Exercise instructions: Express the lines below as a JSON list of strings, one string per line and no blank lines, starting with the line that contains "collector number: 11795" and going on through the line that contains "locality: South of San Salvador".

Dataset items
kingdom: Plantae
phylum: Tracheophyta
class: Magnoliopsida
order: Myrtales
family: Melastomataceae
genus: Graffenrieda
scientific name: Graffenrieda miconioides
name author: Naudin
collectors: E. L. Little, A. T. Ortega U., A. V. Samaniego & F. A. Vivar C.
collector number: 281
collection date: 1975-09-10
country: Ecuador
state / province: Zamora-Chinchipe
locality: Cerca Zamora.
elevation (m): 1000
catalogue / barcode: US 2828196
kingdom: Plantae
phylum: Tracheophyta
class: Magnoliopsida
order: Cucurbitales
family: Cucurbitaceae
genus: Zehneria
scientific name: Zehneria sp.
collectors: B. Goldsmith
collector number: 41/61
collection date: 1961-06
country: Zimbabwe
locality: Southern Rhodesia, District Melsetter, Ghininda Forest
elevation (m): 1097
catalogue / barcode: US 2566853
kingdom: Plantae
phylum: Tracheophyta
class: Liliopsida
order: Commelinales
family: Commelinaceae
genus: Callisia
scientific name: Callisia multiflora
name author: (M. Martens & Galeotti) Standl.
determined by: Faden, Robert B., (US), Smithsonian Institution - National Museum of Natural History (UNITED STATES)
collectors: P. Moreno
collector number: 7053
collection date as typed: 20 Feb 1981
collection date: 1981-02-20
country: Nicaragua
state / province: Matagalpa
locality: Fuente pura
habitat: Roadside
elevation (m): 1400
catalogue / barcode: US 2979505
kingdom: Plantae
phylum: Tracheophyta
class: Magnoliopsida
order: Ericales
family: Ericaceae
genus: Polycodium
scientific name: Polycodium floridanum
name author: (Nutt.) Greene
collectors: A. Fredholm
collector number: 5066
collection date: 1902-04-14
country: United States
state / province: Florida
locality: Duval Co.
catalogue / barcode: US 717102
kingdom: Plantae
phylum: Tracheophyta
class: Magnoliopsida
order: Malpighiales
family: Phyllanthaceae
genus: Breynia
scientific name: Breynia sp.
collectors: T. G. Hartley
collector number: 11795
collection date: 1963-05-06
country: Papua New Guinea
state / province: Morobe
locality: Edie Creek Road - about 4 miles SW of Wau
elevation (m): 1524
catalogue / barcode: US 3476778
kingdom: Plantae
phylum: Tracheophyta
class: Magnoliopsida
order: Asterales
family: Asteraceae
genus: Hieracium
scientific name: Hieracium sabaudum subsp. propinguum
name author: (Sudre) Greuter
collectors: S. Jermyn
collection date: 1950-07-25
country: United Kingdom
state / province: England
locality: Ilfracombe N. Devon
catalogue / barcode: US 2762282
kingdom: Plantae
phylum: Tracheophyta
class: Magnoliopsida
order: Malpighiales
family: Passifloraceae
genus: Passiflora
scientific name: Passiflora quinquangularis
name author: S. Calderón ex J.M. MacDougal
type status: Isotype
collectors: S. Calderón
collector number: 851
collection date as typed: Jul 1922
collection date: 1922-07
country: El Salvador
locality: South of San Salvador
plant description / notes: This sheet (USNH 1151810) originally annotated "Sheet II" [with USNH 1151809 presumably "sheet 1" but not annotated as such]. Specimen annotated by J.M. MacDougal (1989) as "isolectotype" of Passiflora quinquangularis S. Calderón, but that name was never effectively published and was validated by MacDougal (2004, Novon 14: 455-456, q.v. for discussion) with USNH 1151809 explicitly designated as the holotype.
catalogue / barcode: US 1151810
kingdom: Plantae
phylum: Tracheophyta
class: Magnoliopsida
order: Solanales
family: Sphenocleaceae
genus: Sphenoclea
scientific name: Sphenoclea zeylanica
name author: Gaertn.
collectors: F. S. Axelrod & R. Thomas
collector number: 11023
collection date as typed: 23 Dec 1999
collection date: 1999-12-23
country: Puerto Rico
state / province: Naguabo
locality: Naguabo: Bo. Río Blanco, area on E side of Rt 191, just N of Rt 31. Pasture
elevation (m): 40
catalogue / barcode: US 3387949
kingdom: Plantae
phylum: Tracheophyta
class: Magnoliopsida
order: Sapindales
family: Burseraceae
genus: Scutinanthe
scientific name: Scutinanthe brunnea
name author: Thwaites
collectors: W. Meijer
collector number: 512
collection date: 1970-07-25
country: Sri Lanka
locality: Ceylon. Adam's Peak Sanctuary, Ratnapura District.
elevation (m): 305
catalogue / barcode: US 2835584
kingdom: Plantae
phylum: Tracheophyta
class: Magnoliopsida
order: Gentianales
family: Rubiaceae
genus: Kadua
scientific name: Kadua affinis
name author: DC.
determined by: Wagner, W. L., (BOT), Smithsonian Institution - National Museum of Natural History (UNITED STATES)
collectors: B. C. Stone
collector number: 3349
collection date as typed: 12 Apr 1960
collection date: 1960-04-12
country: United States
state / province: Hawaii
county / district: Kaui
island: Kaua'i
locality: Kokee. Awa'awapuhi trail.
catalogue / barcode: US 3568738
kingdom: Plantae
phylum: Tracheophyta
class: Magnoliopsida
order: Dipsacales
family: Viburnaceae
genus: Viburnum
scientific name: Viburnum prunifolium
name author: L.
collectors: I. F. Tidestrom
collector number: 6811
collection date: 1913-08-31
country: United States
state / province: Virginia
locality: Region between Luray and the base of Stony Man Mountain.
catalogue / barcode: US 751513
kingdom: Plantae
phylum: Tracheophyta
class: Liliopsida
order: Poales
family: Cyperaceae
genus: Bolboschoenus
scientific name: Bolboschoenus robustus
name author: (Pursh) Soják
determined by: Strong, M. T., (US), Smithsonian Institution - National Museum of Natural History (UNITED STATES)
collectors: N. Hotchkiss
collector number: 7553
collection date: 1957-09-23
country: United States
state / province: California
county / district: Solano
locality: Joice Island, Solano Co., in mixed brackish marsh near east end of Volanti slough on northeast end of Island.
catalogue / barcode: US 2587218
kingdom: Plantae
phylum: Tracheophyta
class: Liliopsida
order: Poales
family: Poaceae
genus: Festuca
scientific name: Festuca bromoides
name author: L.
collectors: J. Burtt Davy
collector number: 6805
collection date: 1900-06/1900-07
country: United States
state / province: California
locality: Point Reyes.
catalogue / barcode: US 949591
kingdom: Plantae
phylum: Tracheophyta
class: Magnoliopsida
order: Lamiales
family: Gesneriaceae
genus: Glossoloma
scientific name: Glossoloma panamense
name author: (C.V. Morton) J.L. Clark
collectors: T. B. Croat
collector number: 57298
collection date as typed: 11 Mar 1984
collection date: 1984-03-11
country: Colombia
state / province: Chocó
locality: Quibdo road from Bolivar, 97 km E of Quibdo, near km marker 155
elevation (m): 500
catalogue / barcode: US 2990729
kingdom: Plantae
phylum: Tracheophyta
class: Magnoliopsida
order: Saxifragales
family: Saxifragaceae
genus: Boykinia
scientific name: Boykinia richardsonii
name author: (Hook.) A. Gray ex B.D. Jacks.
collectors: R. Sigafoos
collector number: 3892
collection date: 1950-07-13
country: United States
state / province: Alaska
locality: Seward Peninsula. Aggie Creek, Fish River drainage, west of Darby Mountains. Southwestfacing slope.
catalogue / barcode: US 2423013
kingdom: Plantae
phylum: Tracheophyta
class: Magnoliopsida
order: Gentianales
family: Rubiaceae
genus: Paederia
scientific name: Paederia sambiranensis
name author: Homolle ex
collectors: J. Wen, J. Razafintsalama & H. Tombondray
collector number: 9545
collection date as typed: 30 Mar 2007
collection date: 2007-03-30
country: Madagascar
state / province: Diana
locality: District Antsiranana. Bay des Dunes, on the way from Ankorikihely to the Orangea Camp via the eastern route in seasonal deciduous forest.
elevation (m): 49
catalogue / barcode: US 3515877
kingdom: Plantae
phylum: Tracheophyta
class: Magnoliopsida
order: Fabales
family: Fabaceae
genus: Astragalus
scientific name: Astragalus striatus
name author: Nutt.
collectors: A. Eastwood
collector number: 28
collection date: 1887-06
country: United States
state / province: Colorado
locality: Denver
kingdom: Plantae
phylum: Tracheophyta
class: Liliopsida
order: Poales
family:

Completed exercise:
[
  "collector number: 11795",
  "collection date: 1963-05-06",
  "country: Papua New Guinea",
  "state / province: Morobe",
  "locality: Edie Creek Road - about 4 miles SW of Wau",
  "elevation (m): 1524",
  "catalogue / barcode: US 3476778",
  "kingdom: Plantae",
  "phylum: Tracheophyta",
  "class: Magnoliopsida",
  "order: Asterales",
  "family: Asteraceae",
  "genus: Hieracium",
  "scientific name: Hieracium sabaudum subsp. propinguum",
  "name author: (Sudre) Greuter",
  "collectors: S. Jermyn",
  "collection date: 1950-07-25",
  "country: United Kingdom",
  "state / province: England",
  "locality: Ilfracombe N. Devon",
  "catalogue / barcode: US 2762282",
  "kingdom: Plantae",
  "phylum: Tracheophyta",
  "class: Magnoliopsida",
  "order: Malpighiales",
  "family: Passifloraceae",
  "genus: Passiflora",
  "scientific name: Passiflora quinquangularis",
  "name author: S. Calderón ex J.M. MacDougal",
  "type status: Isotype",
  "collectors: S. Calderón",
  "collector number: 851",
  "collection date as typed: Jul 1922",
  "collection date: 1922-07",
  "country: El Salvador",
  "locality: South of San Salvador"
]